Exercise prompt: From the records, return each line that has the word "tint" in it.

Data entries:
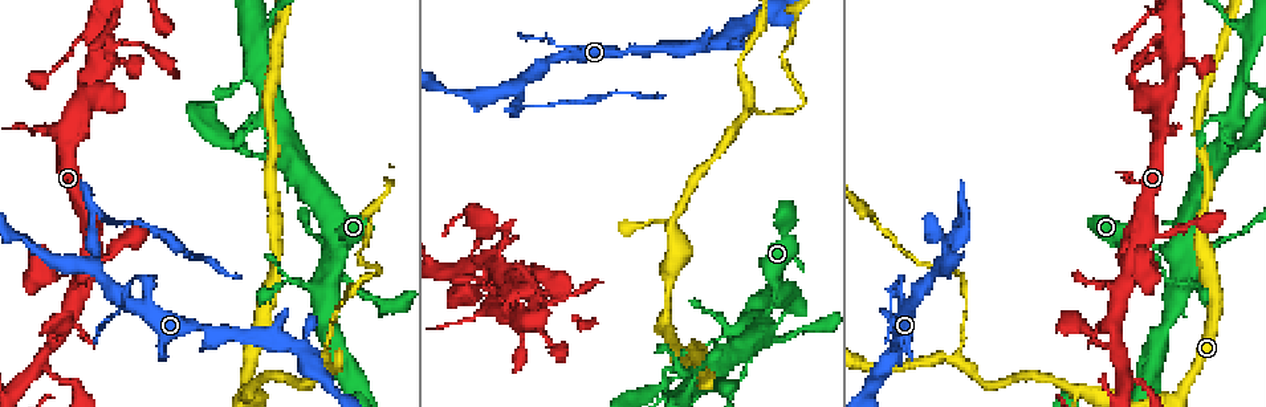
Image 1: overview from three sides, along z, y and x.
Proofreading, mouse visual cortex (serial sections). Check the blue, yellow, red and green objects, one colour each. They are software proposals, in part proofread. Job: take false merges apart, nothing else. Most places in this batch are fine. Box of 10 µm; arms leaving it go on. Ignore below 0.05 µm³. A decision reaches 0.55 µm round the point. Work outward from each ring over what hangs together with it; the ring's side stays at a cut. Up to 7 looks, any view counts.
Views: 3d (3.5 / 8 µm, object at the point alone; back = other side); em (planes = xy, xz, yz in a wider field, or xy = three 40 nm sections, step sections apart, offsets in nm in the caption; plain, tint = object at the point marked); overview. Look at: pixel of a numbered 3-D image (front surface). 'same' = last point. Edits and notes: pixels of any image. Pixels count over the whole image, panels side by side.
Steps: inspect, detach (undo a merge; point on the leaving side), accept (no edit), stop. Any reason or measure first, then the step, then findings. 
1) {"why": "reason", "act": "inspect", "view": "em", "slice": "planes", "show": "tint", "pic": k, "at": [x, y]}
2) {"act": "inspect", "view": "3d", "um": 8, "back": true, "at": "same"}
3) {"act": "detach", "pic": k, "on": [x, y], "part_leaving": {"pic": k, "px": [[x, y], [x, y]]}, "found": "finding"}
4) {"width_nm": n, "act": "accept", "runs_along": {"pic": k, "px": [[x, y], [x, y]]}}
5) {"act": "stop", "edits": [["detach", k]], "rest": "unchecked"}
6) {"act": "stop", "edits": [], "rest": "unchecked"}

Answer for this exercise:
Views: 3d (3.5 / 8 µm, object at the point alone; back = other side); em (planes = xy, xz, yz in a wider field, or xy = three 40 nm sections, step sections apart, offsets in nm in the caption; plain, tint = object at the point marked); overview. Look at: pixel of a numbered 3-D image (front surface). 'same' = last point. Edits and notes: pixels of any image. Pixels count over the whole image, panels side by side.
1) {"why": "reason", "act": "inspect", "view": "em", "slice": "planes", "show": "tint", "pic": k, "at": [x, y]}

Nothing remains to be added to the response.